Today we have an elaborate hierarchy of  response.  First, emergency.  Second, restore public services.These are clearly the functions of government and are one of the reasons we are willing to pay taxes.   And then, after lives are saved and the immediate danger has passed the more complex challenge of compensation and restoration.  It's not clear whose responsibility it is to hold our citizens harmless against the hazards of the weather.  Some are helped and some are not.  Some built in a flood plain, or out on the beach against the better judgment of others.  Some buy insurance.  Some do not.  Some rebuild in the same place and are flooded out again.  I am not sure who should help and even less sure who should pay.

Thursday, September 1, 2011

Rubus Fruticosus

The common blackberry.  Yum.  We are at the height of the season here in the Pacific Northwest.  In fact, Oregon is the leading blackberry producer in the world.

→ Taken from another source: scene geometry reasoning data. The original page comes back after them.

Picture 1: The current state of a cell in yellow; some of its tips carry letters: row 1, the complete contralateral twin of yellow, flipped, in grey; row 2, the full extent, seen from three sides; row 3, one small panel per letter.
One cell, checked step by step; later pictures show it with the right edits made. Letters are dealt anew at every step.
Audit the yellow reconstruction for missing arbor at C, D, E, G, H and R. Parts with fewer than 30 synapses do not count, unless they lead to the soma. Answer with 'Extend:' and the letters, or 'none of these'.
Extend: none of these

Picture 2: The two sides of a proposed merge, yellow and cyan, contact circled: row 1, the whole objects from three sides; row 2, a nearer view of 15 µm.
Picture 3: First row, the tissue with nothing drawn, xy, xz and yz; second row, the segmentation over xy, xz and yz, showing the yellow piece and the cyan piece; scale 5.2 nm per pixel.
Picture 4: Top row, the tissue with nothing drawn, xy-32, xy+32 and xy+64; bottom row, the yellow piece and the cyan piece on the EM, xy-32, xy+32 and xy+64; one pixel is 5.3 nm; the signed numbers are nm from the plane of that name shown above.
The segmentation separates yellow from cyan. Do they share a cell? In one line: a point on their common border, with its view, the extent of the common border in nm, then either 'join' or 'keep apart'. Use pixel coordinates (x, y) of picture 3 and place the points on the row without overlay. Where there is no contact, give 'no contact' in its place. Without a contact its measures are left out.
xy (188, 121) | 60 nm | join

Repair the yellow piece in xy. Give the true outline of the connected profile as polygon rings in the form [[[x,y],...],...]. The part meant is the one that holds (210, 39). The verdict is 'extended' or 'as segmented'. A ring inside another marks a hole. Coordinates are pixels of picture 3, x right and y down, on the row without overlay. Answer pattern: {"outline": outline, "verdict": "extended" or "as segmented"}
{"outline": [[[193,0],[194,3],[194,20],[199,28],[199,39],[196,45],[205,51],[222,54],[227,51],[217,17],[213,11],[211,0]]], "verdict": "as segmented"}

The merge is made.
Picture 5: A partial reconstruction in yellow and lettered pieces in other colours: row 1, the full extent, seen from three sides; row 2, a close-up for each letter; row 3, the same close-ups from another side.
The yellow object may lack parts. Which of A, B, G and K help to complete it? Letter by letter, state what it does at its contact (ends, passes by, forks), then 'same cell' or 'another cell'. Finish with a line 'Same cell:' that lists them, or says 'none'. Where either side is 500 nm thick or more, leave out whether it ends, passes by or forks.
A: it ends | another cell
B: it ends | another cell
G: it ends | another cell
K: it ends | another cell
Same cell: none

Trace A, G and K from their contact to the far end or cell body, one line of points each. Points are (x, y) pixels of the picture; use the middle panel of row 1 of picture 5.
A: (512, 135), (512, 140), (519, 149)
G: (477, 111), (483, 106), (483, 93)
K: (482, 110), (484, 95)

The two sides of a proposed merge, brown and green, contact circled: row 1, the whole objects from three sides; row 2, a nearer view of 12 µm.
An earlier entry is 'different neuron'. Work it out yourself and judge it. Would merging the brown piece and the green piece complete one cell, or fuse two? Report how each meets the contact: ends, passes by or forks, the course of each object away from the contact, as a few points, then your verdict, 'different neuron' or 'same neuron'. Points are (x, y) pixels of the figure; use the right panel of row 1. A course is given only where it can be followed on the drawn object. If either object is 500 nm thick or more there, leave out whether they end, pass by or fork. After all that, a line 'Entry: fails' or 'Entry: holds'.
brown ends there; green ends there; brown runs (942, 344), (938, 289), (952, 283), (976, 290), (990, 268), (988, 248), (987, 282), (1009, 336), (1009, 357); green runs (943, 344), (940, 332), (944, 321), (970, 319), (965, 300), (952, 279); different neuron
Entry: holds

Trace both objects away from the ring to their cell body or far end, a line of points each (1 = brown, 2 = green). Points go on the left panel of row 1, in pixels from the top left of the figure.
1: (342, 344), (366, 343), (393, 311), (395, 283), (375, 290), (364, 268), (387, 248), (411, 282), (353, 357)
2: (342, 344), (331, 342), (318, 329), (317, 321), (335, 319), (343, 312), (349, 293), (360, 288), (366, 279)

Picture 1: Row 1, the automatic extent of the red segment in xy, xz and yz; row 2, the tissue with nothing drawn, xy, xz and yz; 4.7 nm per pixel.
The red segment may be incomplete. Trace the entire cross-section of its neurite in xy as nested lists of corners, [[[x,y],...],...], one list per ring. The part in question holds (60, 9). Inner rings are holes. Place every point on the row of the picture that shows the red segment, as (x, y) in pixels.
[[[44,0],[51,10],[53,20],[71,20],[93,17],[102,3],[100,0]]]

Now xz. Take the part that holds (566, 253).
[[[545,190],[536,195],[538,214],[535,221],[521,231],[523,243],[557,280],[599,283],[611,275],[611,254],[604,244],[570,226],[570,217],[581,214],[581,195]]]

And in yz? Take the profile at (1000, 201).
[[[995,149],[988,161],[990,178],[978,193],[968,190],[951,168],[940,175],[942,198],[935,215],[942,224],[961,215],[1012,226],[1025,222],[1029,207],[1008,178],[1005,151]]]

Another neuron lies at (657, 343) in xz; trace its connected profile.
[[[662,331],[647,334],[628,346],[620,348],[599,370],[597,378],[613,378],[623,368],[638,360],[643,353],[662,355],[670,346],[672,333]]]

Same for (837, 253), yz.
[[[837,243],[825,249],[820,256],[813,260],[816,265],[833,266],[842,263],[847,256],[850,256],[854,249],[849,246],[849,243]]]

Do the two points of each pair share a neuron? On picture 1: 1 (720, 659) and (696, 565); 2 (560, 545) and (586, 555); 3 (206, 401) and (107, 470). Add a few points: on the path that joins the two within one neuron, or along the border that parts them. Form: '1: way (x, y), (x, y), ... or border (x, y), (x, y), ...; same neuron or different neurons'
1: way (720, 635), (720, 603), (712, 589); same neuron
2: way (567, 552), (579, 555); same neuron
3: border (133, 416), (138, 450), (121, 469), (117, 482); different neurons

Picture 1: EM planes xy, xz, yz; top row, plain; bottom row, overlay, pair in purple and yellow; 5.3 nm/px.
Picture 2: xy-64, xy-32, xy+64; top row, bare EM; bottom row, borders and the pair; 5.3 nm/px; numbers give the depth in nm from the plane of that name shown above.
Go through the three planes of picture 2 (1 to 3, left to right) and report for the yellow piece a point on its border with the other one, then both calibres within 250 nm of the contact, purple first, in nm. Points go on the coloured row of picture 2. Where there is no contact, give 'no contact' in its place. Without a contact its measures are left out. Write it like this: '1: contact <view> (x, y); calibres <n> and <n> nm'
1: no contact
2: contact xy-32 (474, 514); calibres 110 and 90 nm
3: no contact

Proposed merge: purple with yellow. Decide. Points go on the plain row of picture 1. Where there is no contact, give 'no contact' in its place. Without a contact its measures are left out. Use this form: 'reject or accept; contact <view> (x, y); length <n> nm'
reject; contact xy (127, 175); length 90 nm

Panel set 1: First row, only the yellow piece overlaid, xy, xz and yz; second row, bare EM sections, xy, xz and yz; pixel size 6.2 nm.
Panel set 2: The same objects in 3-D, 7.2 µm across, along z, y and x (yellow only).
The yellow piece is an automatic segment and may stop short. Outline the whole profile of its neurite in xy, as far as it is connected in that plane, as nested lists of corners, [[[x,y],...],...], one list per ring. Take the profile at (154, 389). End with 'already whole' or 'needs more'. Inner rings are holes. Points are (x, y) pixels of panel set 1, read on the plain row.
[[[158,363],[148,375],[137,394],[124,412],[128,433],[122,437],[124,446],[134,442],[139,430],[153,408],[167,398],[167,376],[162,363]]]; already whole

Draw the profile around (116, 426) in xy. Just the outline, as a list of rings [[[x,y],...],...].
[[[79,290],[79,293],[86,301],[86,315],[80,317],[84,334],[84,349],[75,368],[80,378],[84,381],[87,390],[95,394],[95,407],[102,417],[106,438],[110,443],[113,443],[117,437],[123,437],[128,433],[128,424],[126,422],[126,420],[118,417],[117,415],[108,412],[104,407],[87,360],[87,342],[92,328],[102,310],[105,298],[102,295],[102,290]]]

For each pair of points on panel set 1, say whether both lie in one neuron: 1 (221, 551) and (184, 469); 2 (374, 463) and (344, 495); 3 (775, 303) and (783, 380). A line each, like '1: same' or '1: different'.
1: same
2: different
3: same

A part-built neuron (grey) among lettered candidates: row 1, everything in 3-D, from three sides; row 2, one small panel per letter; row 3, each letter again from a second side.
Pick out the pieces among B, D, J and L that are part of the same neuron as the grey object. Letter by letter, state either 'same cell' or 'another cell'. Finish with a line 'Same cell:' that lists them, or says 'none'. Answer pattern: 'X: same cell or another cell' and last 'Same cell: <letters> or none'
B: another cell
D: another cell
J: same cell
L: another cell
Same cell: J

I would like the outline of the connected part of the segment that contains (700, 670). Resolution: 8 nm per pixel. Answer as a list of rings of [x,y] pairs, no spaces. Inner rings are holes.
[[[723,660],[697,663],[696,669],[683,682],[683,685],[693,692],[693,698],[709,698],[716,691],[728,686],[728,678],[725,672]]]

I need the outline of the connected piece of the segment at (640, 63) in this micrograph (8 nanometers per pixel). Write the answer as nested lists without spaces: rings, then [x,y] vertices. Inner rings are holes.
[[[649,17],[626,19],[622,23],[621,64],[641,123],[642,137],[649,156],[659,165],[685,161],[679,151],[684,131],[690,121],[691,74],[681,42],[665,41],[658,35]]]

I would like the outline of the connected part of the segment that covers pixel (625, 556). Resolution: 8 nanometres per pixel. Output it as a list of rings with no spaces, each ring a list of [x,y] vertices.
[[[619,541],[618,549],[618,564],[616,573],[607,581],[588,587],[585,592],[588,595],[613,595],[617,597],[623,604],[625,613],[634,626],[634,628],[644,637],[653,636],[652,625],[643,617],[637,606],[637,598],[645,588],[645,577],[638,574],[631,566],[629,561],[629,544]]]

But you don't need to go to Oregon to find this fruit.  Blackberries tolerate poor soil and will take over any vacant lot.  Who hasn't pushed forward into a tangled mass of prickly vines to reach the ripe fruit?  Who hasn't come home with a pail full and purple stained hands?  Good to eat, and good for you, too.  A handful of blackberries delivers 21% of recommended daily fiber, 25% of Vitamin K and a whopping 35% of Vitamin C.  People have endured the sharp barbs, and put up with the purple stains for centuries.  A woman whose well preserved body was found in a peat bog in Denmark had eaten blackberries for her last meal in the year 500 BC. 

Try Blackberry Mush:
Boil fresh, washed blackberries with just enough water to get the boiling started.  Cook only until tender (about 2 - 3 minutes).  Put the fruit through a fine sieve or cheesecloth and squeeze as much pulp through as you can.  Measure.  This recipe calls for 2 cups of juice.  Mix together in a small bowl 3 TBS cornstarch, 1/2 cup granulated sugar, pinch of salt.  Add, slowly, stirring all the time, to the cooled juice.  When thoroughly mixed in, cook over low heat, stirring all the time, until it thickens and boils.  Boil one minute and pour into a serving dish.  Chill and serve with thick cream, ice cream or sour cream..

The recipe is my mother's.  She loved it and planned an annual visit to me at this time of year to pick blackberries.  Mush is comfort food.  I will make it and think of her.